To clarify, a query such as
SELECT d FROM EHR CONTAINS DV_QUANTITY
is perfectly valid from a syntactic point of view, but its results, all instances of data with quantity type, across all data contained in all EHRs, is completely useless in real life.
Based on the syntax and intended functionality defined above, more formal semantics of FROM clause can potentially be represented with various existing formalisms, probably via extensions. One such formalism, Tree Pattern Queries is discussed in detail in regards to its use as a formalism for AQL in (Arikan 2016)
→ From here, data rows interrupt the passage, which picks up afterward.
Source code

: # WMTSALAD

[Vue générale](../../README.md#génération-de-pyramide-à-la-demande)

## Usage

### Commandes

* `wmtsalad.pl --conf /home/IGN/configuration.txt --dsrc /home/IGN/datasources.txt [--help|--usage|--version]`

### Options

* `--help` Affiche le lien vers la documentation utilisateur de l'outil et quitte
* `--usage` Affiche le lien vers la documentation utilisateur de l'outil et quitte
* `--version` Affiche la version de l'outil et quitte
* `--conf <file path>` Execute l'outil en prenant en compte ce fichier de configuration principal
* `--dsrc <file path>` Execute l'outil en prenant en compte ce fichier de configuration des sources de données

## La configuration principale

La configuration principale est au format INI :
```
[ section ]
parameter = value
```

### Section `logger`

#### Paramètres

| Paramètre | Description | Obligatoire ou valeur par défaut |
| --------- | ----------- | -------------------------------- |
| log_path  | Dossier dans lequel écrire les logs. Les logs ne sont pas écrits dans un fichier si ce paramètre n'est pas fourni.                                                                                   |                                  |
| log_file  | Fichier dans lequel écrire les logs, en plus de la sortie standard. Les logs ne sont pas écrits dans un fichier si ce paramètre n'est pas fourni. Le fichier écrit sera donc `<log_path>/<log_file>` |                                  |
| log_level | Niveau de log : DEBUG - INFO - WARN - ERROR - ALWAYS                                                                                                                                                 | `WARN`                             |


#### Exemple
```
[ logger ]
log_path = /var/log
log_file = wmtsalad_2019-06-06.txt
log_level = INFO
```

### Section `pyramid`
This particular formalism, presumably one of the many that could be used, defines semantics of FROM clause based on a single rooted tree pattern as introduced by the Tree Pattern Query (TPQ). This representation, with potential extensions borrowed from labelled property graphs (Green et al. 2018), can encode constraints defined in FROM node. Other relevant formalisms are discussed in the original work that led to the creation of AQL (Ma et al. 2007)
REFERENCES:
Arikan, S. S. 2016. ‘An Experimental Study and Evaluation of a New Architecture for Clinical Decision Support - Integrating the OpenEHR Specifications for the Electronic Health Record with Bayesian Networks’. Doctoral, UCL (University College London). An experimental study and evaluation of a new architecture for clinical decision support - integrating the openEHR specifications for the Electronic Health Record with Bayesian Networks - UCL Discovery.
Green, Alastair, Martin Junghanns, Max Kießling, Tobias Lindaaker, Stefan Plantikow, and Petra Selmer. 2018. ‘OpenCypher: New Directions in Property Graph Querying.’ In EDBT, 520–23.
Ma, Chunlan, Heath Frankel, Thomas Beale, and Sam Heard. 2007. ‘EHR Query Language (EQL)-a Query Language for Archetype-Based Health Records’. Medinfo 129: 397–401.